Even with the steady drum roll of victories, Marquardt has concerns about the limits of the legal system which doesn’t typically like to wade into the terrain of issues that are usually decided by the political system. He’s concerned about the widening gap between states that are expanding protections for protesters, like Washington, and the many states aggressively restricting them. Marquardt says he’s worried about the continued efficacy of the jury system. His personal nadir was listening to the jury pool being interviewed at a voir dire (jury selection) hearing in North Dakota for a valve turner trial. Potential juror after juror said they would not be able to apply the law in an unbiased way. Juries are bastions of democracy, and one of the few last remaining vital democratic forums, he says. In working with expert political scientists drawing on empirical data, he’s learned that voting, attending civic meetings and speaking with your political representatives are all less and less effective “unless you’re a wealthy person or one with a business interest and can just hire lobbyists to make your voice heard.” Some of the rhetoric the prosecutors articulated at the valve turner trial was disturbing, he says.

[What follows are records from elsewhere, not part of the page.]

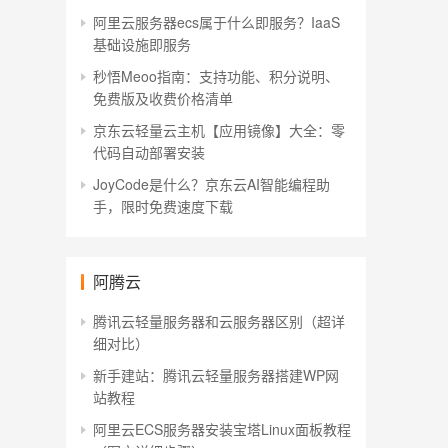
阿里云服务器ecs属于什么即服务？IaaS
基础设施即服务
秒悟Meoo指南：支持功能、积分说明、
免费版及收费价格清单
京东云轻量云主机【应用镜像】大全：零
代码自动部署安装
JoyCode是什么？京东云AI智能编程助
手，限时免费速度下载
阿腾云
腾讯云轻量服务器和云服务器区别（超详
细对比）
新手建站：腾讯云轻量服务器搭建WP网
站教程
阿里云ECS服务器安装宝塔Linux面板教程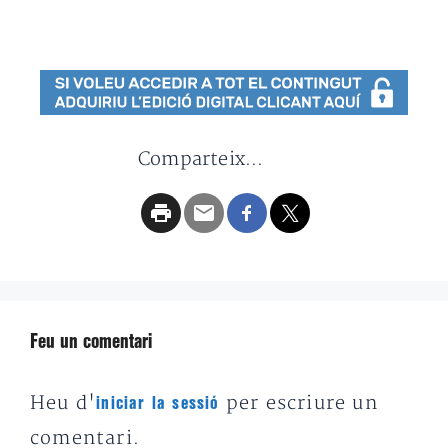
Comparteix...
Feu un comentari
Heu d'
per escriure un
iniciar la sessió
comentari.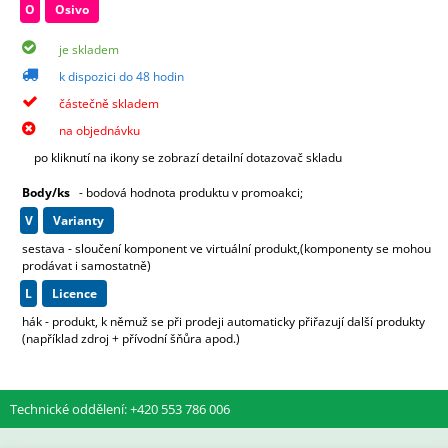
O
Osivo
je skladem
k dispozici do 48 hodin
částečně skladem
na objednávku
po kliknutí na ikony se zobrazí detailní dotazovač skladu
Body/ks
- bodová hodnota produktu v promoakci;
v
varianty
sestava - sloučení komponent ve virtuální produkt,(komponenty se mohou
prodávat i samostatně)
L
licence
hák - produkt, k němuž se při prodeji automaticky přiřazují další produkty
(například zdroj + přívodní šňůra apod.)
Technické oddělení: +420 553 786 006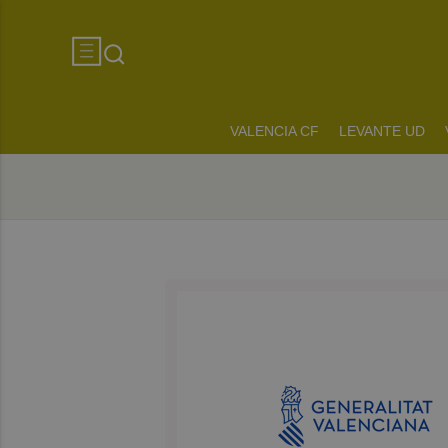
VALENCIA CF
LEVANTE UD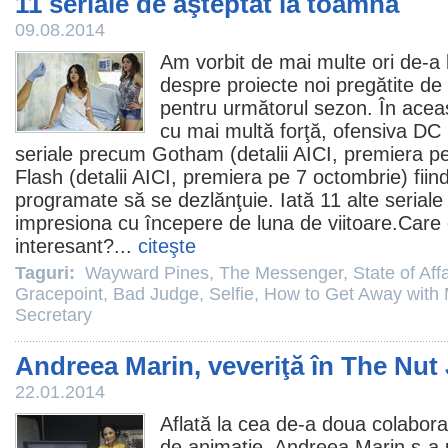
11 seriale de aşteptat la toamnă
09.08.2014
Am vorbit de mai multe ori de-a l
despre proiecte noi pregătite de 
pentru următorul sezon.
În aceas
cu mai multă forţă, ofensiva DC
seriale precum
Gotham
(detalii
AICI
, premiera p
Flash
(detalii
AICI
, premiera pe 7 octombrie) fiin
programate să se dezlănţuie. Iată 11 alte seriale
impresiona cu începere de luna de viitoare.Care 
interesant?...
citeşte
Taguri:
Wayward Pines
,
The Messenger
,
State of Aff
Gracepoint
,
Bad Judge
,
Selfie
,
How to Get Away with 
Secretary
Andreea Marin, veveriţă în The Nut
22.01.2014
Aflată la cea de-a doua colabora
de animaţie,
Andreea Marin
s-a 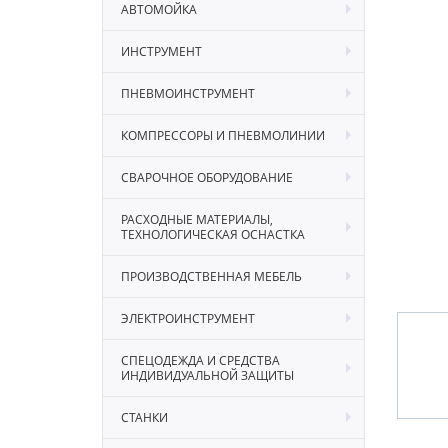
АВТОМОЙКА
ИНСТРУМЕНТ
ПНЕВМОИНСТРУМЕНТ
КОМПРЕССОРЫ И ПНЕВМОЛИНИИ
СВАРОЧНОЕ ОБОРУДОВАНИЕ
РАСХОДНЫЕ МАТЕРИАЛЫ,
ТЕХНОЛОГИЧЕСКАЯ ОСНАСТКА
ПРОИЗВОДСТВЕННАЯ МЕБЕЛЬ
ЭЛЕКТРОИНСТРУМЕНТ
СПЕЦОДЕЖДА И СРЕДСТВА
ИНДИВИДУАЛЬНОЙ ЗАЩИТЫ
СТАНКИ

“They’d use words like jihadists,” Marquardt says, “so there was this racial element as well, and a deliberate strategy to equate protesters to terrorists. How cynical is it for people to use the 9/11 attacks to advance their agendas?”
Just over the border, Canada has already adopted an anti-terrorism frame for their prosecutions of pipeline activists, passing applicable provisions in 2015 to The Protection of Canada From Terrorists Act. The decision in Reznicek’s appeal, when it comes, is eagerly anticipated as a crucial test as to whether Water and Land Protectors in the U.S. will be successfully branded as eco-terrorists, and punished as such. But it is also something else, Quigley says.
“Jessica Reznicek’s case is one of the highest profile examples of a courageous person putting herself at risk in order to try to literally save human life on earth. Not many people risk their freedom for climate justice.”
Note: A previous version of this article incorrectly stated that Boston College announced plans to divest from fossil fuels. It has been corrected to Boston University.